There are also additional problems with the current SA bill to decriminalise brothels. A submission by the Law Society of South Australia which comments on the bill, dated 29 June 2012, states:
Firstly, in relation to section 10(1)(a) of the 2011 bill, we regard 200 metres to be too close in proximity to a children’s facility for a premises to be used for the purposes of sex work. We note that section 29 of the 2012 Bill has retained 200 metres as the prescribed distance from which a premises may be established from a ‘prescribed children’s service’; reduced to 50 metres in the central business district. We regard 50 metres and 200 metres as being too close.
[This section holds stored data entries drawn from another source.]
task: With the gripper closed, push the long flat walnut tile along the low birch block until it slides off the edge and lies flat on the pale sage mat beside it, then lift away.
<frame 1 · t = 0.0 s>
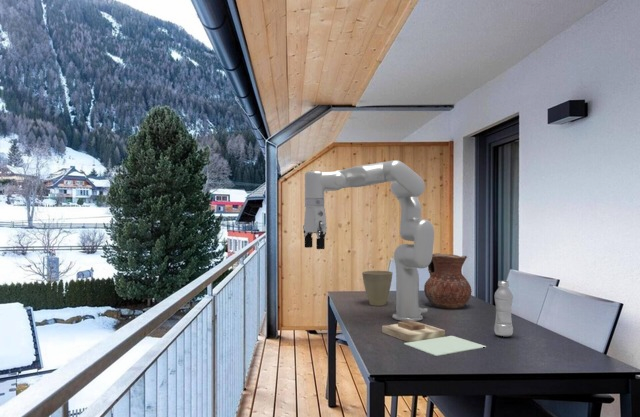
hand: (314, 248, 183), 31 cm above the table, tool pointing down, fingers open, 9 cm apart
jug: (447, 306, 233), on the table
sage mat: (444, 345, 162), on the table
plant pot: (377, 305, 236), on the table
plastic bottle: (503, 336, 175), on the table
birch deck: (412, 334, 177), on the table
walnut tile: (411, 325, 178), point 3 cm above the table, touching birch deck
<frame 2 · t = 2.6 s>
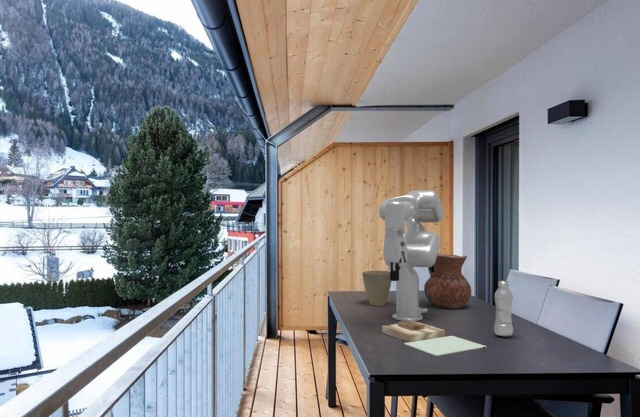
hand: (394, 280, 186), 19 cm above the table, tool pointing down, fingers closed
nothing on the table moved.
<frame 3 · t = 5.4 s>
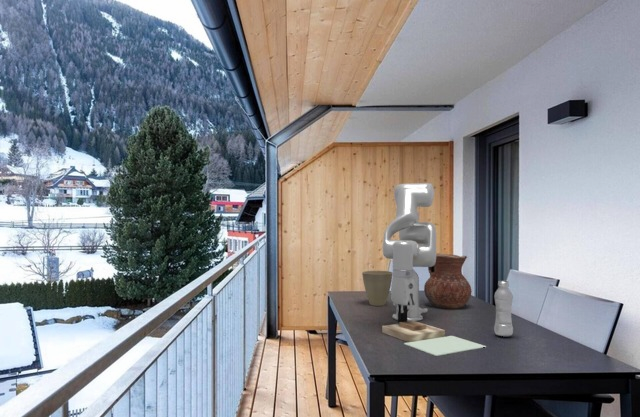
hand: (402, 322, 182), 3 cm above the table, tool pointing down, fingers closed
walnut tile: (412, 325, 177), point 3 cm above the table, touching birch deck, gripper
everything else where it was.
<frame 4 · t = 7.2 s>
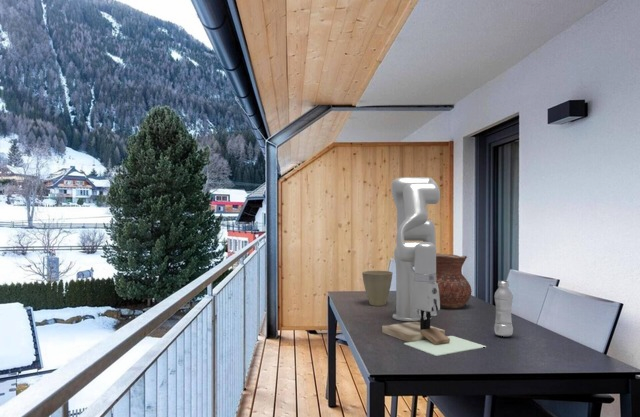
hand: (425, 329, 171), 3 cm above the table, tool pointing down, fingers closed
walnut tile: (435, 336, 166), point 2 cm above the table, tilted 16°, touching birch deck
everything else where it was.
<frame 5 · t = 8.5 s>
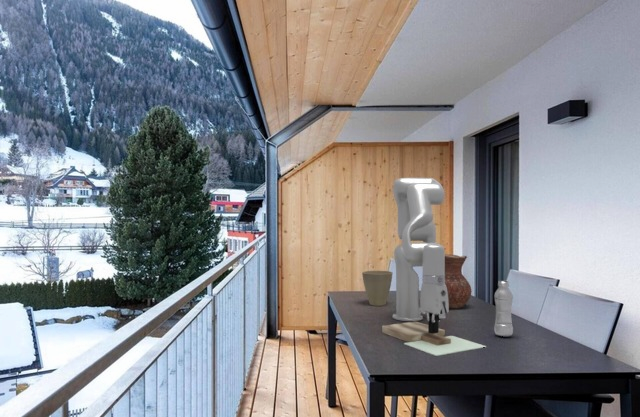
hand: (433, 332, 167), 3 cm above the table, tool pointing down, fingers closed
walnut tile: (435, 339, 166), point 1 cm above the table, touching sage mat
everything else where it was.
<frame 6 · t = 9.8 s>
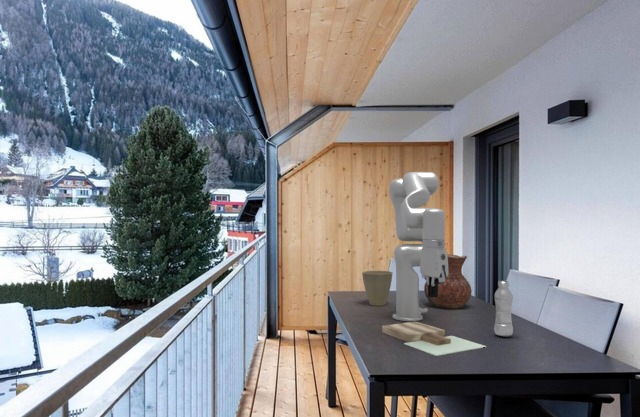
hand: (432, 296, 168), 16 cm above the table, tool pointing down, fingers closed
nothing on the table moved.
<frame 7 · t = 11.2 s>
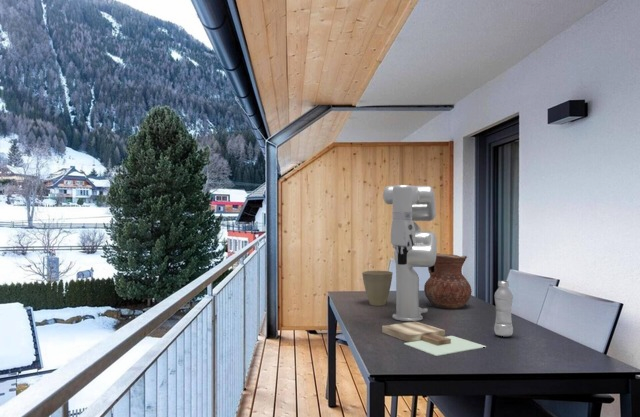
hand: (402, 264, 186), 25 cm above the table, tool pointing down, fingers closed
nothing on the table moved.
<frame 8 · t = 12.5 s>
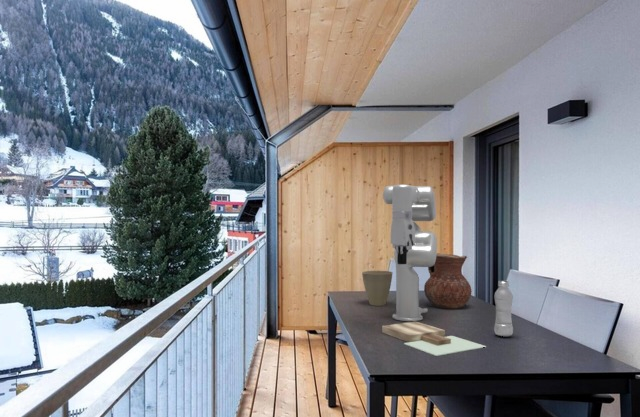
hand: (402, 263, 186), 25 cm above the table, tool pointing down, fingers closed
nothing on the table moved.
at the end: walnut tile inside the target area (4.3 cm from its centre), point 1.0 cm above the table; walnut tile touching sage mat — task done.
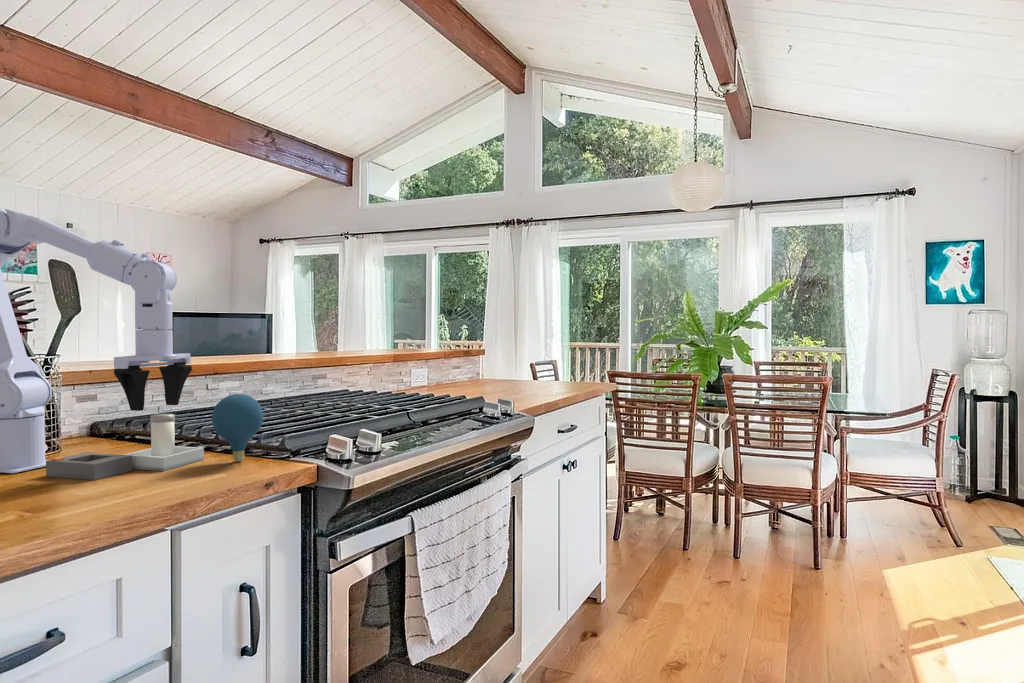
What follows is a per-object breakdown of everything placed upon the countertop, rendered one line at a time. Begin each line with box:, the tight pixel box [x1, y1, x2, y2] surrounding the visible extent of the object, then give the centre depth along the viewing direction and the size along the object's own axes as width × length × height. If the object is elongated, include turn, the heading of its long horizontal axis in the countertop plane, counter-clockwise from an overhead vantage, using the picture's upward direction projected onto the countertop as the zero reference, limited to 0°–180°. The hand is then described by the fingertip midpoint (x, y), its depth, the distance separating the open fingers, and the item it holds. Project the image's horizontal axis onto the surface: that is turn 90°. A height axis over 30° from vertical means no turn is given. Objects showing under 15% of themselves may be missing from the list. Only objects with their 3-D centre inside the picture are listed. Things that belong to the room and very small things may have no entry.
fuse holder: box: [45, 452, 133, 481], centre depth 105 cm, size 10×7×3 cm
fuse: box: [150, 413, 176, 457], centre depth 112 cm, size 4×4×8 cm
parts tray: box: [122, 445, 205, 472], centre depth 112 cm, size 9×9×2 cm
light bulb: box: [211, 393, 264, 463], centre depth 114 cm, size 8×8×12 cm
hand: (155, 407), depth 113 cm, fingers open, 7 cm apart
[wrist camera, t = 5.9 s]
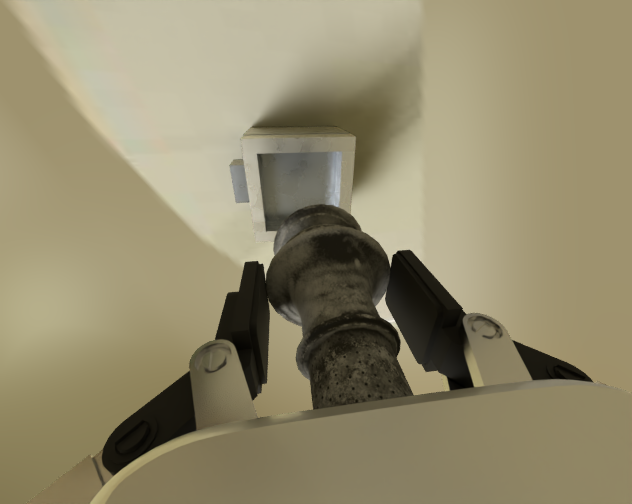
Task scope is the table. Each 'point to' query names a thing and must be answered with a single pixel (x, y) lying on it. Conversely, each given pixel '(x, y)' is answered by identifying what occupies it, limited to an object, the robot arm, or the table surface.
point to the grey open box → (292, 173)
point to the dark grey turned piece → (336, 306)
The submission also raised concerns of there being no provision in the 2012 Bill to make it a specific offence for children to be present or living at the premises at any time during the operation of the sex business. The 2012 Bill omits to protect children who may be present or reside in a premise used for sex work.
Folks, prostitution harms: it harms women, men and children. There is no two ways about it. That’s why David Penberthy doesn’t want a brothel in his backyard. If we care for “sex workers”, about their human rights and welfare, we should be urging them to exit the trade, not encouraging their entry by legalising brothels.